++++ Records ++++

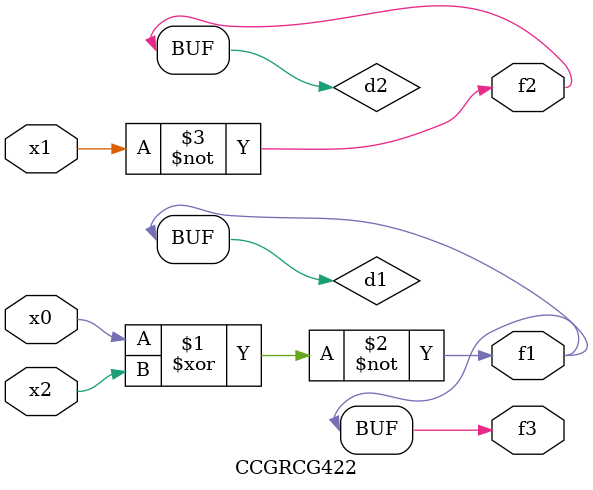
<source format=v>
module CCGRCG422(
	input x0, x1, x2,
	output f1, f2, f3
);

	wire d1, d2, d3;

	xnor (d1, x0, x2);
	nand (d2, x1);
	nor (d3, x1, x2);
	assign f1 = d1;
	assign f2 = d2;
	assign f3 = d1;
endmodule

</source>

++++

-- Task goal --
Return the entries above exactly and in full; do not include images.

-- Response box --
<source format=v>
module CCGRCG422(
	input x0, x1, x2,
	output f1, f2, f3
);

	wire d1, d2, d3;

	xnor (d1, x0, x2);
	nand (d2, x1);
	nor (d3, x1, x2);
	assign f1 = d1;
	assign f2 = d2;
	assign f3 = d1;
endmodule

</source>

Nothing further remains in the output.